A note scribbled by an orphaned boy in church almost 125 years ago has inspired a letter writing project in Sunderland.
The church recently underwent a £5m refurbishment led by The Churches Conservation Trust and an official opening ceremony is due to be held on Saturday, April 16, 2022.
During the restoration project, a letter was found hidden under a pew, written on the back of an Order of Service sheet dated August 11, 1897.
Written in pencil by William Elliott, it starts “Dear Friend”.
In the top right-hand corner, he gives his address as Sunderland Orphan Asylum, which stood near the church and was set up to provide an education for male orphans of seafarers.
Whoever finds this paper, think of me…
In the note, William writes about his fears of going to sea himself in “two months, two weeks and four days”.
He said: “Whoever finds this paper, think of me, William Elliott … whoever you are that finds this paper, don’t tear it up or throw it away, keep it in remembrance of me.”
He adds that he was the “leading boy” of the choir.
Research carried out by volunteers at the church has since found that William didn’t go to sea, but in fact became employed as a clerk in a solicitor’s office.
Holy Trinity Church is a Grade I listed building built in 1719. It was the first parish church of Old Sunderland and housed the old town’s council chamber and library.
From church to community and heritage hub
Once at the heart of the city’s thriving port area, the dwindling number of churchgoers eventually led to its closure in 1988.
It is now a venue for concerts and events, as well as a community hub for the city’s burgeoning East End, with several projects already up and running.

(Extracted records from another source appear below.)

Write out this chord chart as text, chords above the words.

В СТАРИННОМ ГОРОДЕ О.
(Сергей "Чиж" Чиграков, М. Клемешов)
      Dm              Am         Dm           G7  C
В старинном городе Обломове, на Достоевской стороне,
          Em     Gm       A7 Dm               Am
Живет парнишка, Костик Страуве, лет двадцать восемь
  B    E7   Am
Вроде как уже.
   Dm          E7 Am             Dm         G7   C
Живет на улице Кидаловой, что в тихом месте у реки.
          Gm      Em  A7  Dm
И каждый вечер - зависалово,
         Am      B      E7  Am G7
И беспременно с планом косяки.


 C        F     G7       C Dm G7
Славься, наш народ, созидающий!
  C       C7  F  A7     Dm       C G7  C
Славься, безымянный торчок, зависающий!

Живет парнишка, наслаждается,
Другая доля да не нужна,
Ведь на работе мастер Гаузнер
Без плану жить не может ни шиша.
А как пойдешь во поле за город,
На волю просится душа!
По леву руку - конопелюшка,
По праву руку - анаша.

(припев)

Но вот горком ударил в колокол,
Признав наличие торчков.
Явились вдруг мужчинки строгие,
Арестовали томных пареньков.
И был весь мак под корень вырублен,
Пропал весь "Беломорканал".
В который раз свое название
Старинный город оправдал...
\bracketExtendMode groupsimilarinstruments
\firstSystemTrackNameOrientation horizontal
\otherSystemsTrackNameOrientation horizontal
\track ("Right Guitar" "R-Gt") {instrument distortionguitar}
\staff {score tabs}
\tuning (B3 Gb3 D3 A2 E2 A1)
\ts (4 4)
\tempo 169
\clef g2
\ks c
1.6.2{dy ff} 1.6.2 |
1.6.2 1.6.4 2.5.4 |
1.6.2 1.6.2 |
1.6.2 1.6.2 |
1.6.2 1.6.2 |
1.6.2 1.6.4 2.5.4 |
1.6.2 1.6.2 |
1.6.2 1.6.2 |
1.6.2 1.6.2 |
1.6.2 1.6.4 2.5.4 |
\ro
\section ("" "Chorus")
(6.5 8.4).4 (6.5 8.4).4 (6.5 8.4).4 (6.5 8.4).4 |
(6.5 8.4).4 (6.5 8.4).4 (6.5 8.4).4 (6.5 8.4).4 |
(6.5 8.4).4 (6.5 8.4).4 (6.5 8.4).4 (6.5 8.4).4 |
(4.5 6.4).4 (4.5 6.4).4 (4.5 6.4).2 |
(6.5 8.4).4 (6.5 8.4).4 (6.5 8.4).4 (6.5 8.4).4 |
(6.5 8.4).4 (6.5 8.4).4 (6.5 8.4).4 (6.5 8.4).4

Dear Friend encourages people to pen a letter in a traditional Georgian style, via a special pack curated by Jules, who has a keen interest in vintage handwriting as well as modern calligraphy and brush lettering.
History about more than dates and facts
Lily Daniels, participation and engagement officer for The Churches Conservation Trust, said: “Holy Trinity was a space where big things happened for the city, but also a place where big moments in people’s lives happened.
“William’s story reminds us all that history isn’t dates and facts – it’s people’s hopes, dreams and disappointments.
“Our volunteers decided to stop researching William’s life after they discovered he may have died during World War One.
“He asks in his letter that we remember him and we try and remember him at the time he wrote the letter; a young man, anxious about what lay ahead and hopeful that his story would continue.”
Lily adds: “We’re thrilled with the work Jules has done, she’s very sensitively captured the urge to communicate, remember and share in such a beautiful art form and we can’t wait to see the responses people produce with their own letters.”
The responses will be displayed in the church as they are received throughout April.
Jules said: “Writing letters has always been an important part of my life, so I was delighted to work on this project for Seventeen Nineteen, combining my love of letter writing, vintage handwriting and history.”